Glutamate Cascade from Metabotropic Glutamate Receptors to Gene Expression in Striatal Neurons

Abstract

Glutamate is a major excitatory neurotransmitter in the central nervous system (CNS), which regulates a variety of neuronal activities through interaction with glutamate receptors. Glutamate receptors are divided into two major families: ionotropic (ligand-gated ion channels) and metabotropic (G-protein coupled) receptors based on their biochemical, pharmacological, and molecular profiles (1). Compared to thoroughly investigated roles of the ionotropic receptors, functional studies on metabotropic glutamate receptors (mGluRs) are just emerging in recent years. At present, eight subtypes of mGluRs (mGluR1–8) have been cloned from rat brain tissues. Like ionotropic receptors, mGluR subtypes are heterogeneous in their distribution, pharmacology, and connections with intracellular effectors.

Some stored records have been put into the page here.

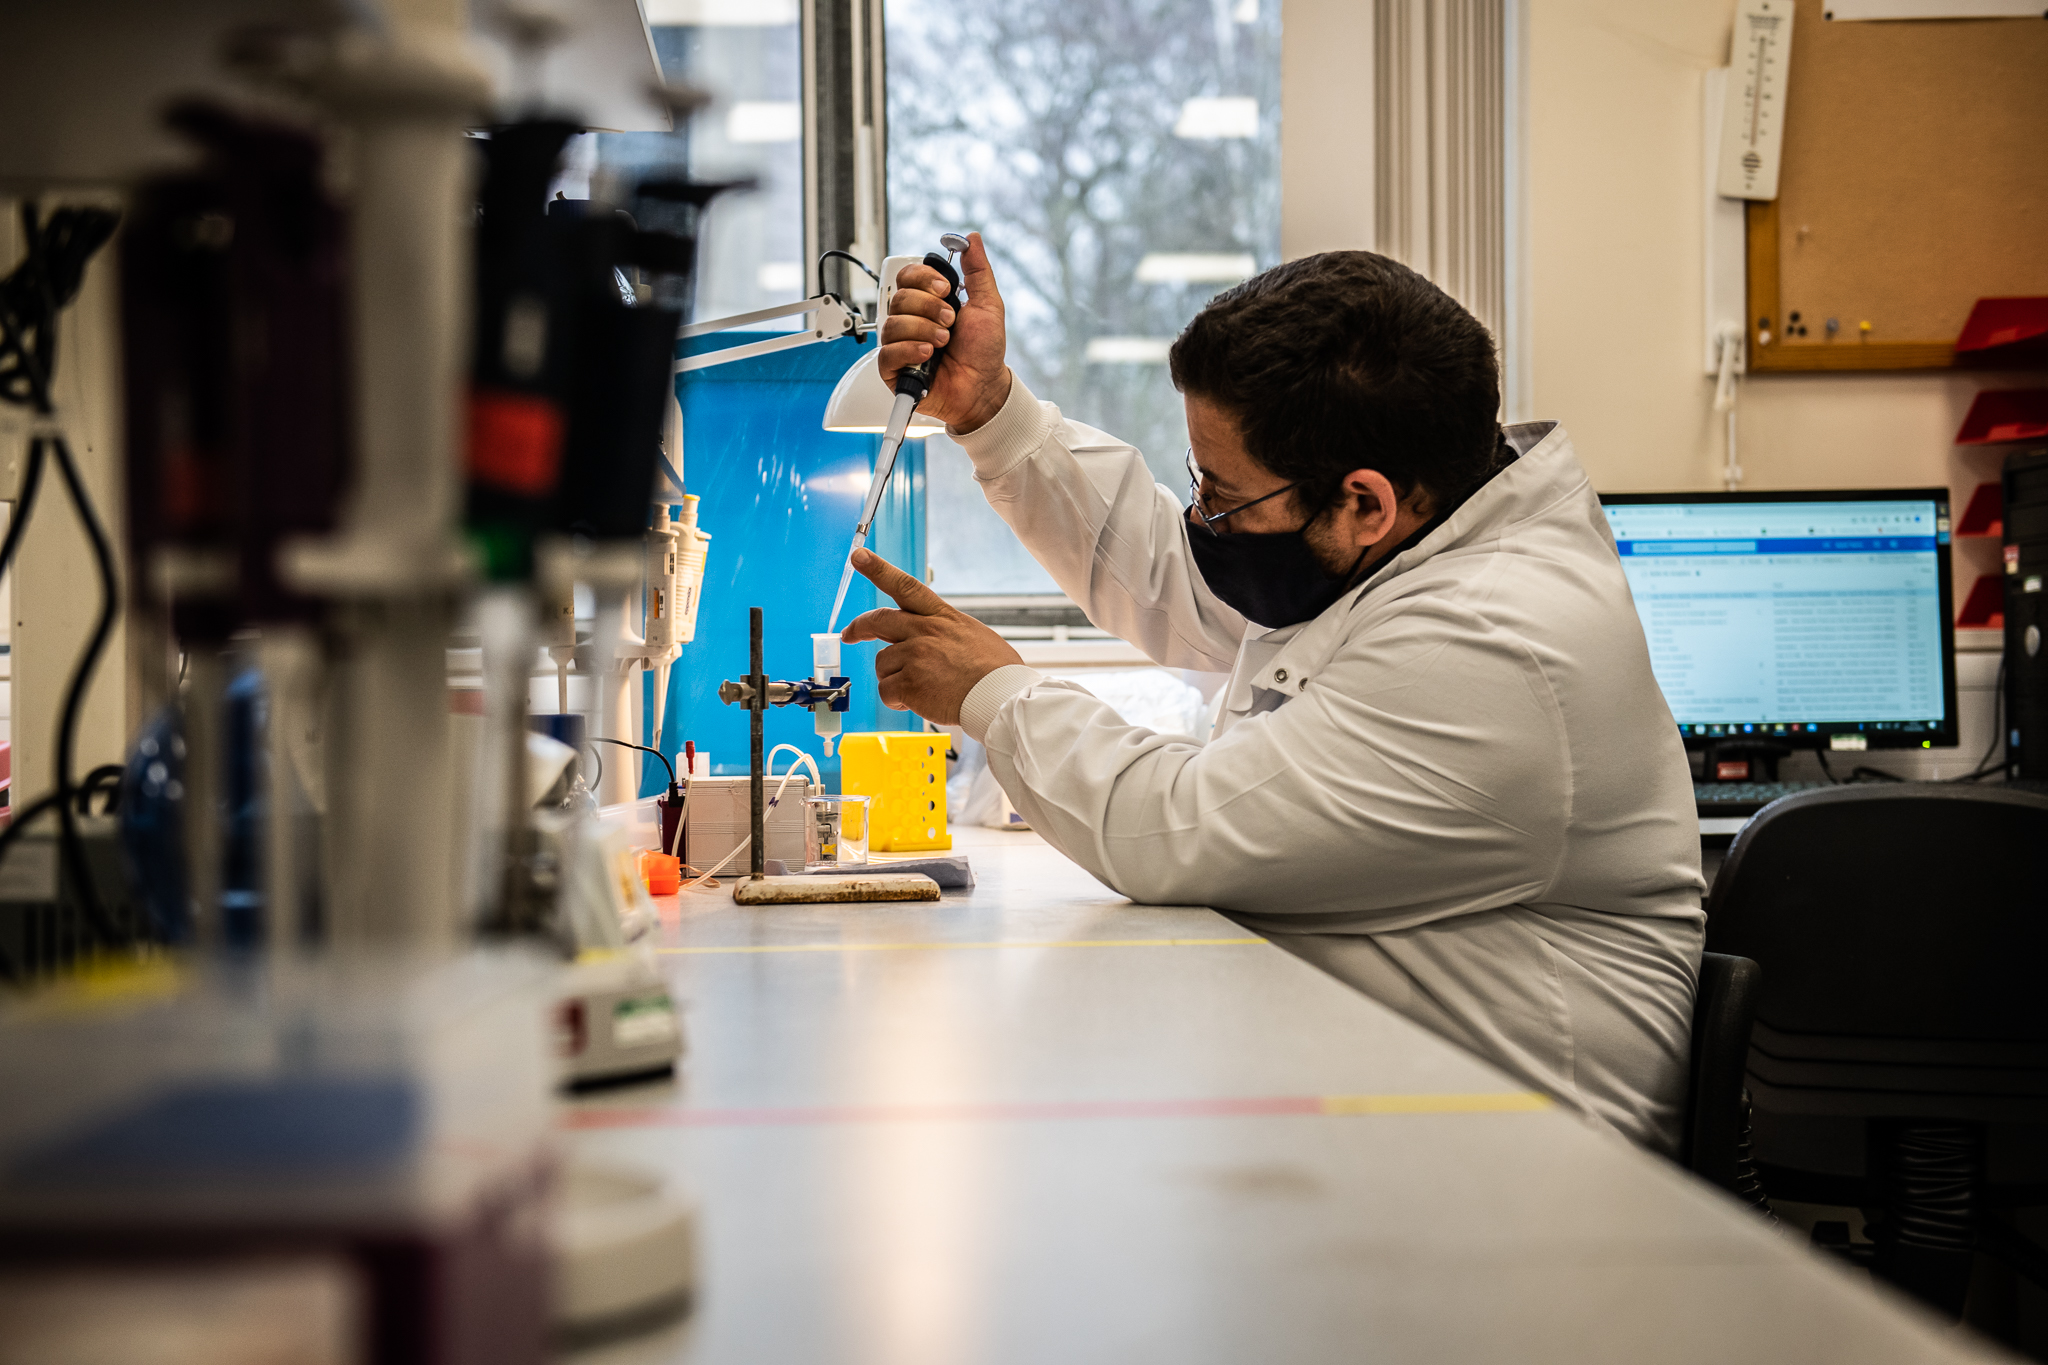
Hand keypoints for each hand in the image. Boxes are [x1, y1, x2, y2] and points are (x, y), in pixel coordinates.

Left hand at [840, 548, 1021, 724]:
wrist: (1002, 697)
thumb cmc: (995, 673)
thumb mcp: (973, 635)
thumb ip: (944, 632)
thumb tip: (931, 639)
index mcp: (943, 617)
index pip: (905, 585)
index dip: (879, 569)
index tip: (859, 556)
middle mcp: (926, 631)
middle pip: (880, 620)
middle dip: (859, 626)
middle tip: (849, 634)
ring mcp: (916, 655)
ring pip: (882, 663)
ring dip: (893, 678)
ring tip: (921, 688)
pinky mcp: (910, 682)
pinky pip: (886, 690)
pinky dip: (897, 701)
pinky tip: (918, 702)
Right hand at [878, 231, 1012, 433]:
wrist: (984, 387)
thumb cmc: (985, 351)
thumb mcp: (988, 304)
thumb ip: (978, 271)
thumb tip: (972, 238)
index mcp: (928, 302)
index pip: (907, 277)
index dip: (923, 278)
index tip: (945, 288)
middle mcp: (912, 320)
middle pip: (900, 298)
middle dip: (929, 308)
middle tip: (950, 322)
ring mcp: (901, 344)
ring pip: (892, 323)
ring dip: (923, 330)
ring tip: (943, 343)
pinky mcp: (894, 369)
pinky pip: (886, 352)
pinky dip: (908, 350)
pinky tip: (927, 355)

According to their sequence homology, pharmacology, and intracellular responses to activation of the mGluRs expressed in the Xenopus oocyte system, the eight subtypes are currently classified into three functional groups (2). Activation of group I mGluRs (mG1uR1/5) increases phosphoinositide (PI) hydrolysis via stimulation of phospholipase C, resulting in the subsequent Ca2+ release from internal stores and protein kinase C activation. Activation of group II (mGluR2/3) and group III (mGluR4/6/7/8) mGluRs inhibits the adenylyl cyclase and cAMP formation in an adenylate cyclasedependent fashion. The linkages to diverse intracellular effectors, such as cAMP and Ca2+, allow mGluRs to be vigorously involved in the slower effects in intracellular and intranuclear compartments, such as DNA transcription (gene expression), as opposed to rapid signal transmission in synapses mediated by ionotropic glutamate receptors.